• [Document passage]
Good Read for an Ice Storm

The Autobiography of an Ex-Colored Man The Autobiography of an Ex-Colored Man by James Weldon Johnson
My rating: 5 of 5 stars

I completed reading The Autobiography of an Ex-Colored Man overnight. It is a short read at about 140 pages, and free on Kindle.

James Weldon Johnson first published this book anonymously in 1912, to avoid any controversy that might endanger his diplomatic career. And it is actually not an autobiography, but rather historical fiction.

As he wrote this book anonymously, he created characters who were also anonymous. Of all the dozens of characters in the story there were only about four who had names, some of them nick-names. Even the young man who tells his story has no name.

Much of the story draws from Johnson's personal life as a Civil Rights activist and a musician along with his brother Rosamond Johnson.Together the Johnson brothers composed Lift Ev'ry Voice and Sing ("The Negro National Anthem"). But unlike Johnson who attended Atlanta University, the protagonist in the story spent many years in a variety of jobs where he learned various trades and several foreign languages.

Not until the "Ex-colored man" returns to the South knowing he could pass for white, did he begin to deal with the "race problem." But rather than involve himself in the issues of racism, Jim Crow, and the rights of black people, he spent much of his time learning the music and the vernacular of the early 20th century.

It is an easy book to read, probably more so due to the anonymous characterizations which would not point to the identity of the author.

• [Entries shown]
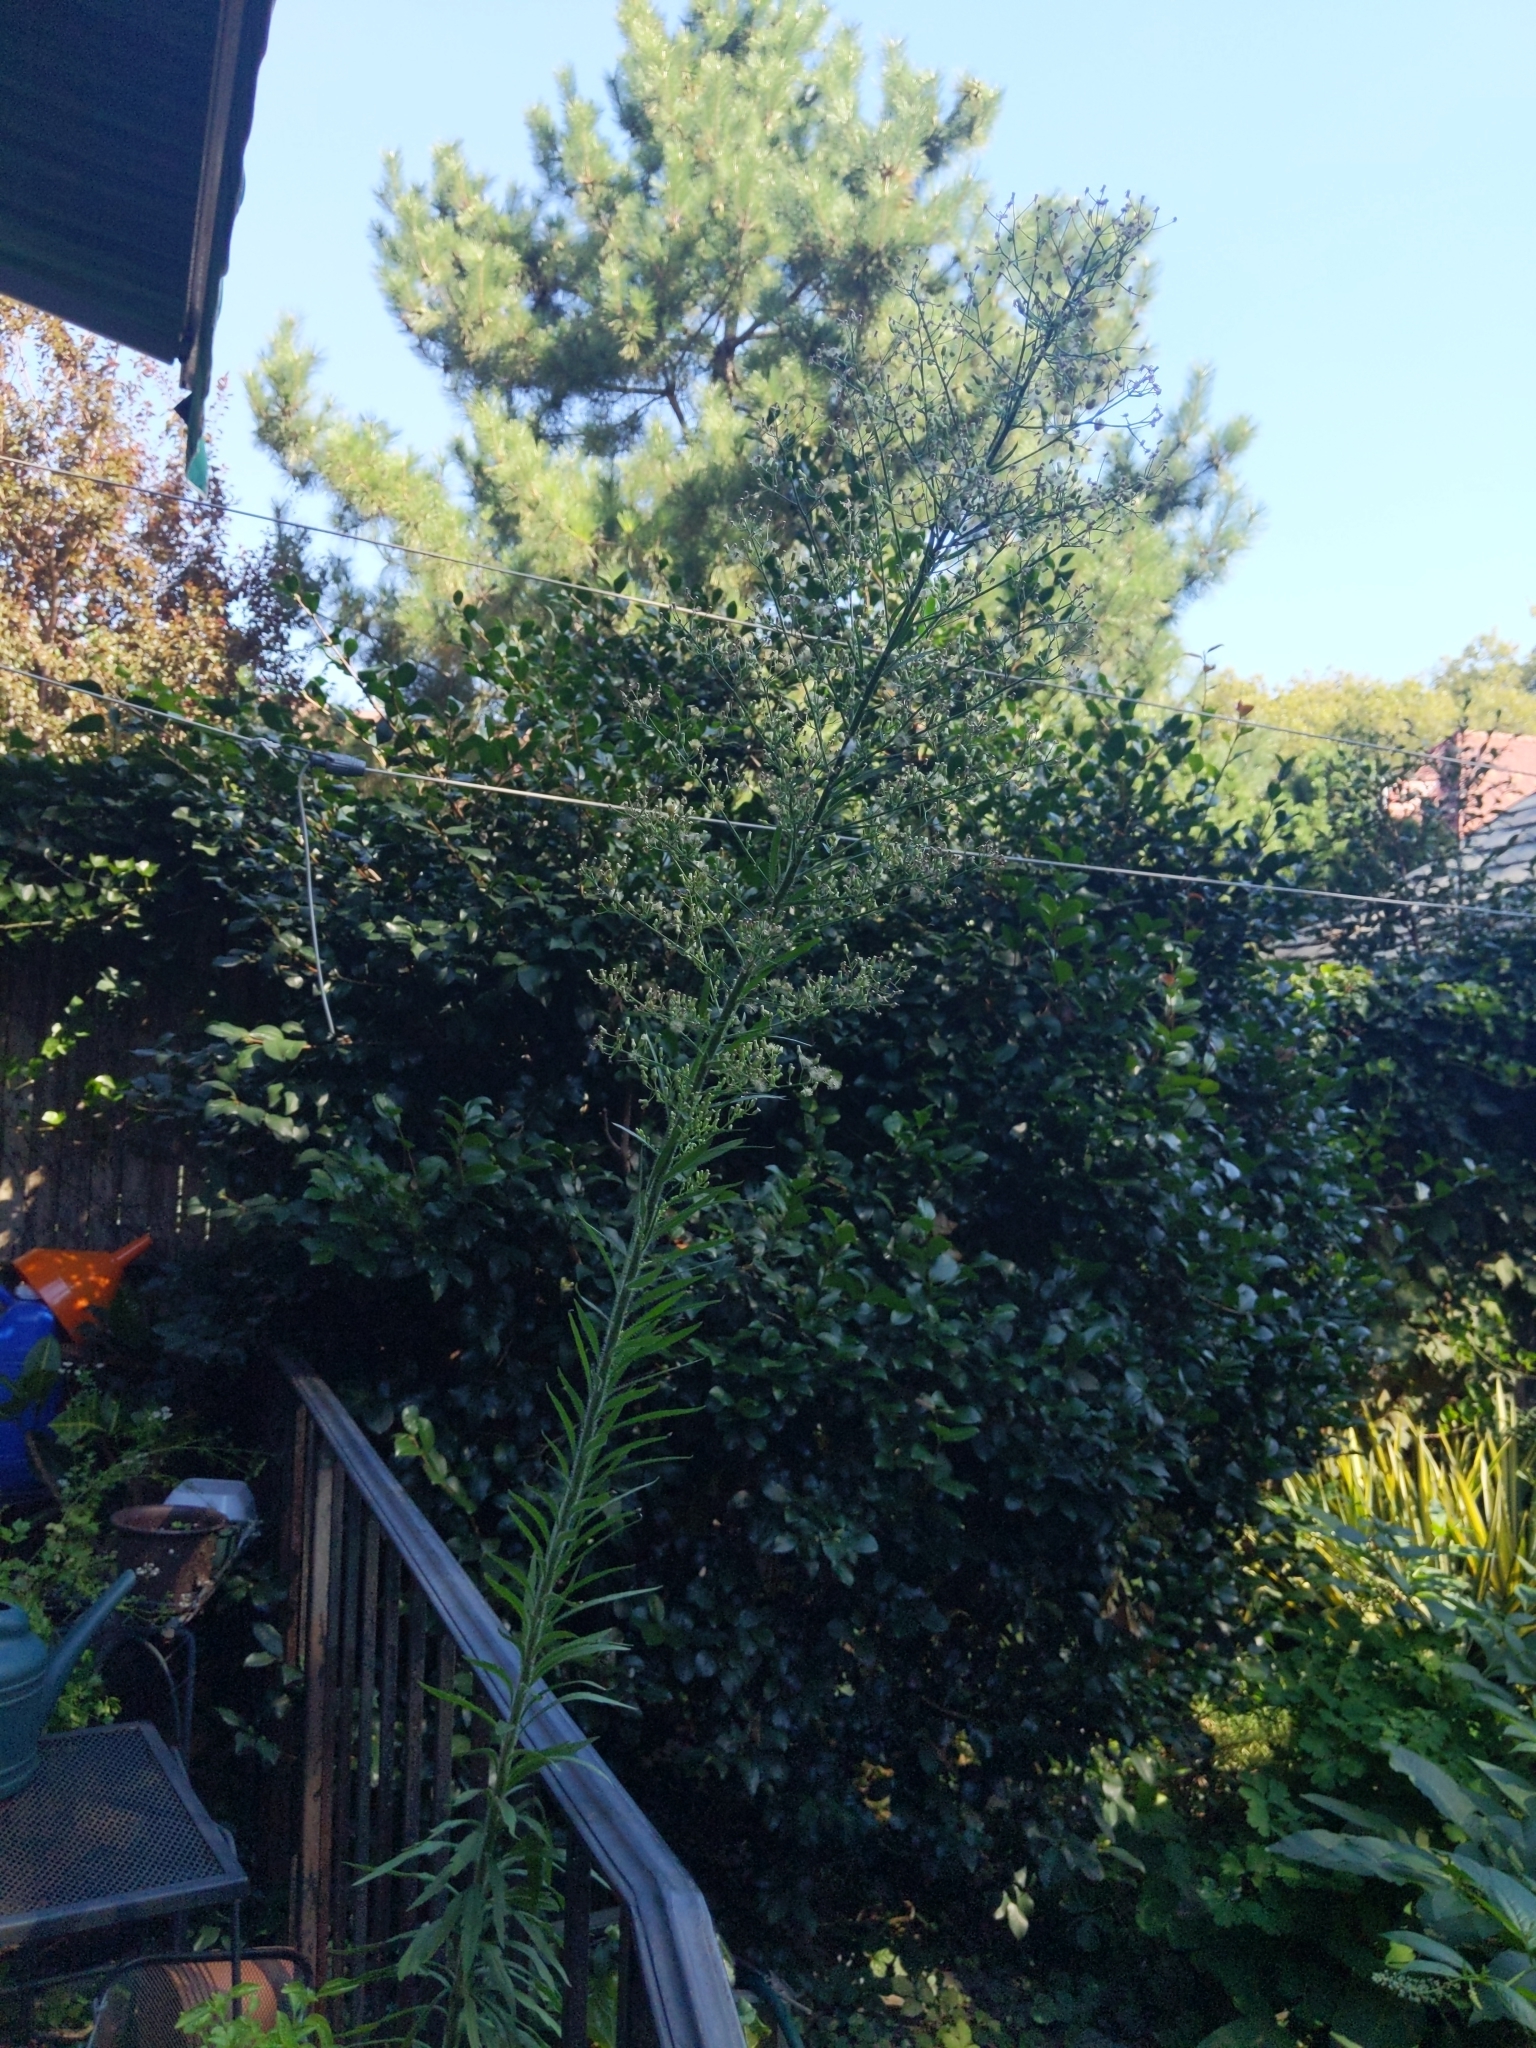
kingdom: Plantae
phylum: Tracheophyta
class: Magnoliopsida
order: Asterales
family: Asteraceae
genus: Erigeron
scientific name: Erigeron canadensis
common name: Canadian fleabane
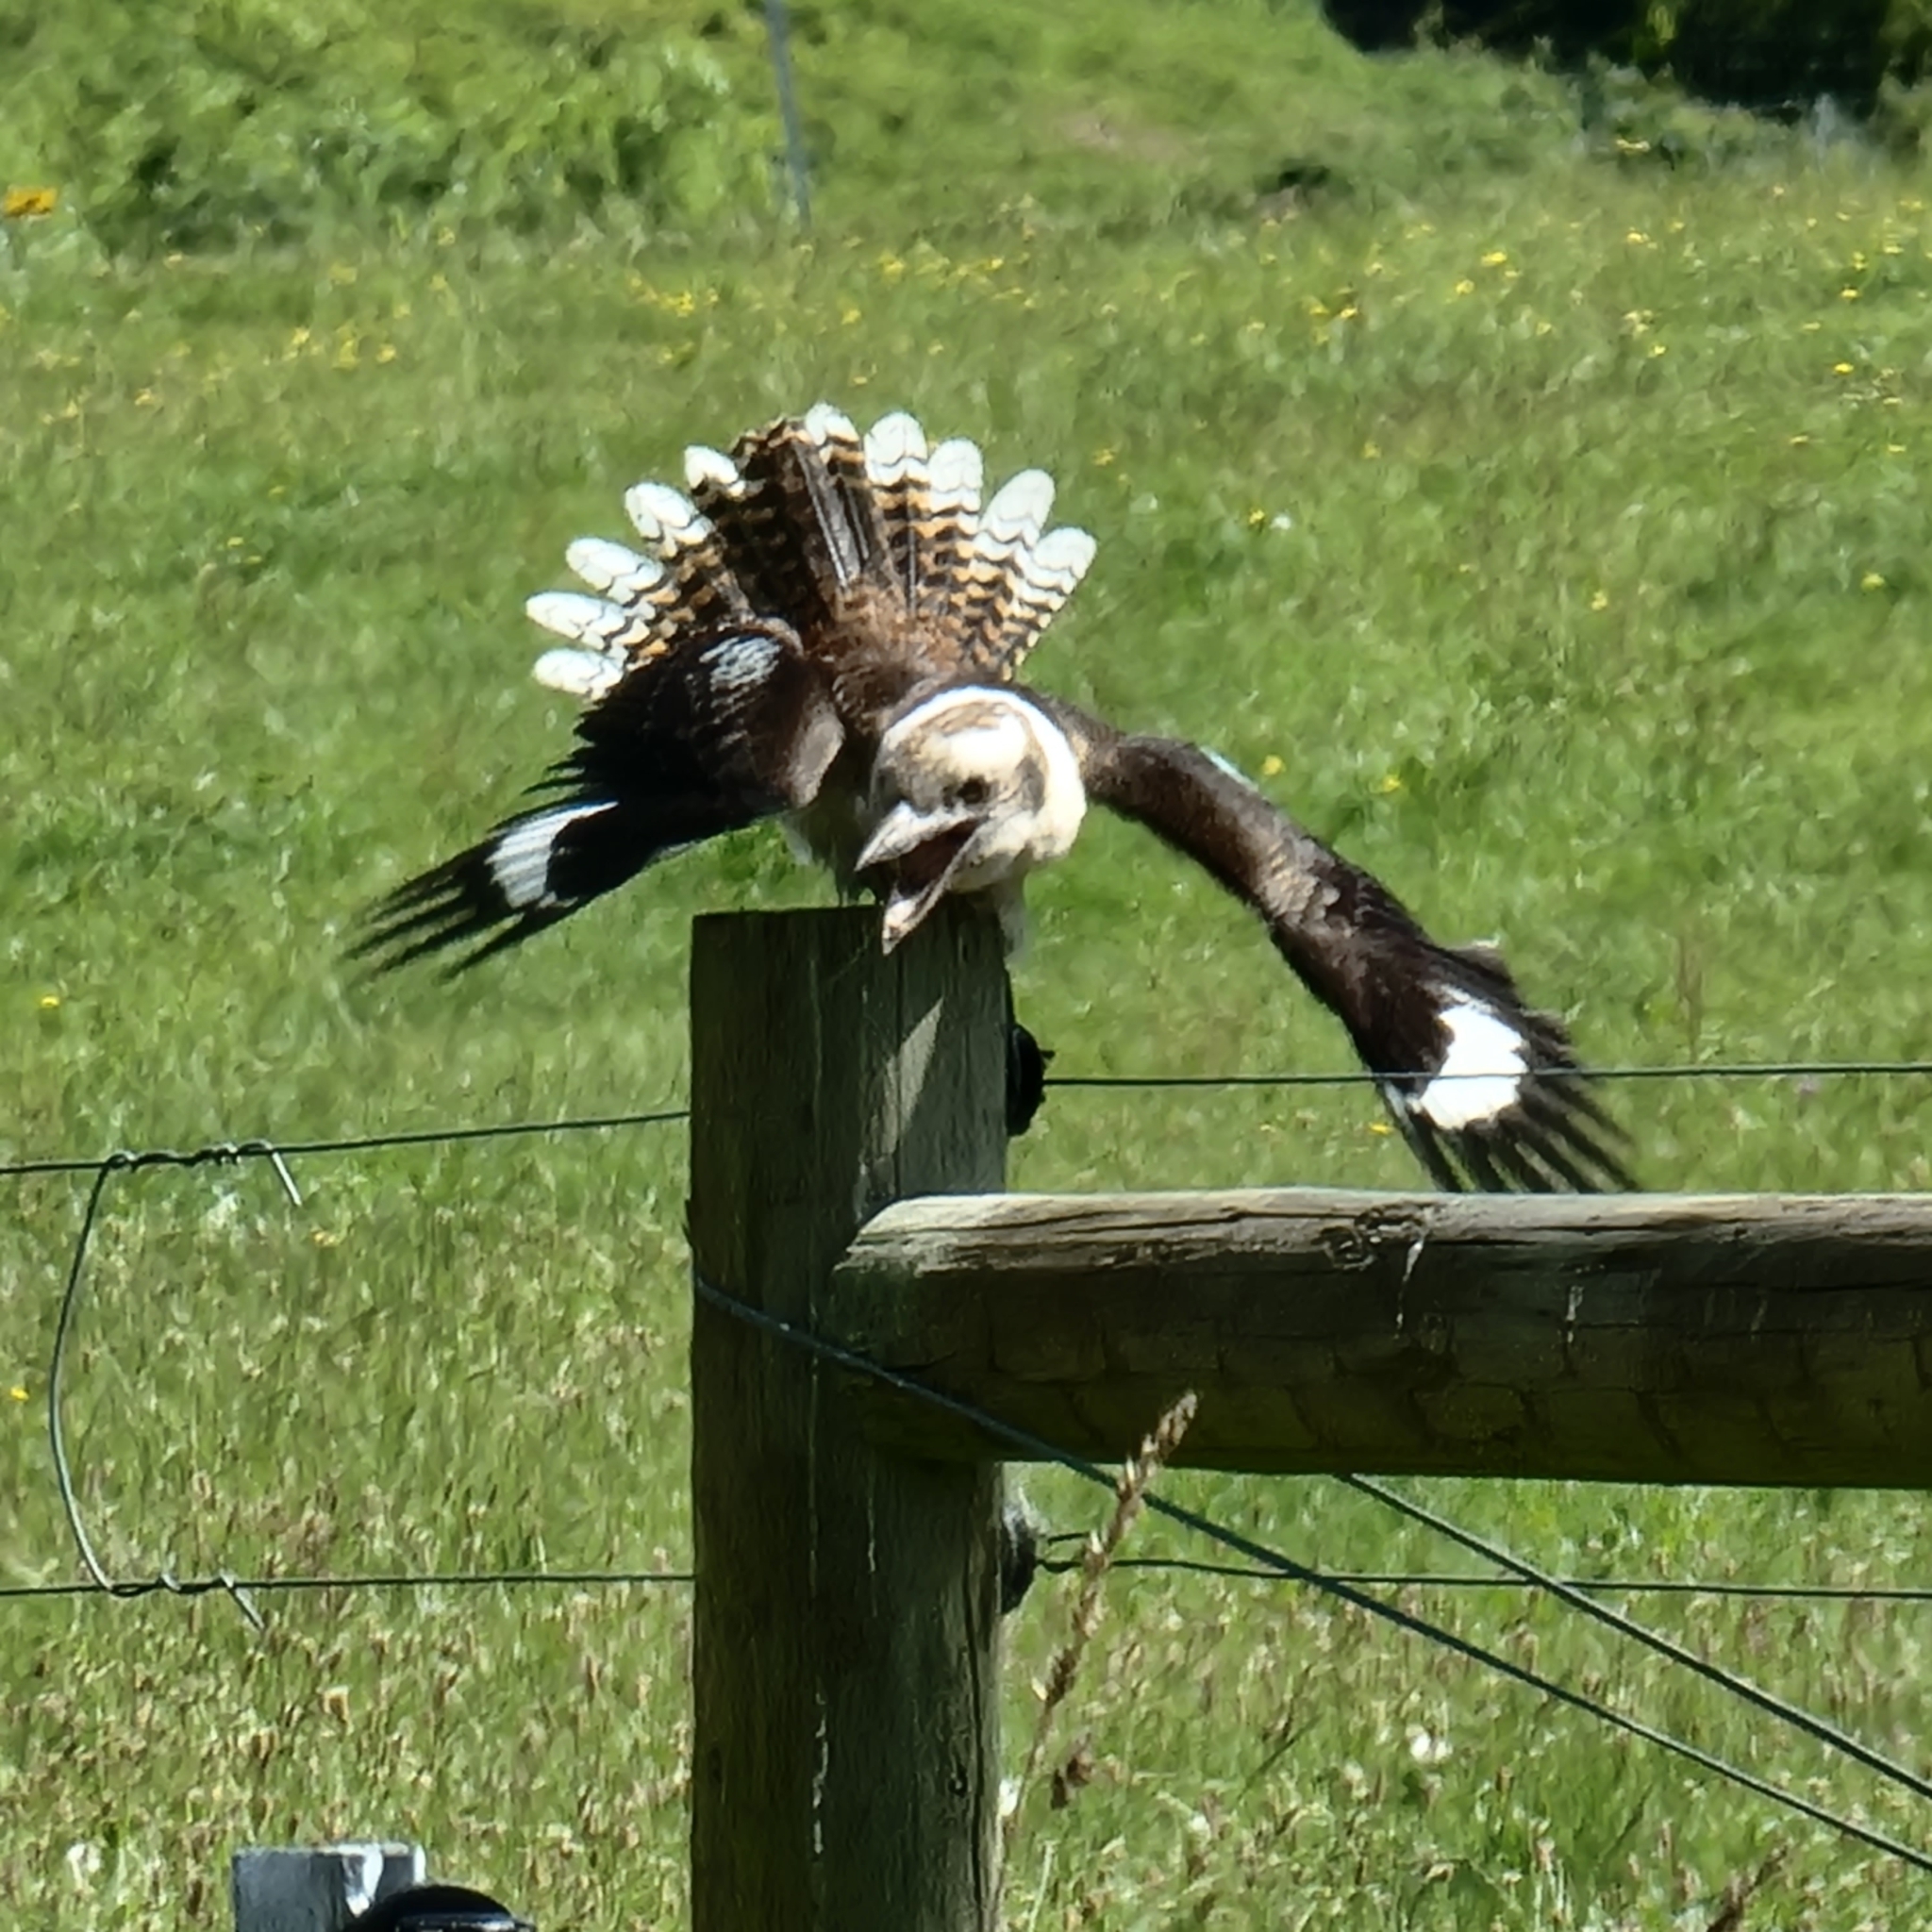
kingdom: Animalia
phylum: Chordata
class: Aves
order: Coraciiformes
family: Alcedinidae
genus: Dacelo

• [Work task A]
Transcribe the book review's text between "James Weldon Johnson first" and "has no name.", inclusive.
• [Work task B]
Translate this sentence from the book review into Spanish: "Even the young man who tells his story has no name."

• [Exercise output A]
James Weldon Johnson first published this book anonymously in 1912, to avoid any controversy that might endanger his diplomatic career. And it is actually not an autobiography, but rather historical fiction.

As he wrote this book anonymously, he created characters who were also anonymous. Of all the dozens of characters in the story there were only about four who had names, some of them nick-names. Even the young man who tells his story has no name.

• [Exercise output B]
Ni siquiera el joven que cuenta su historia tiene nombre.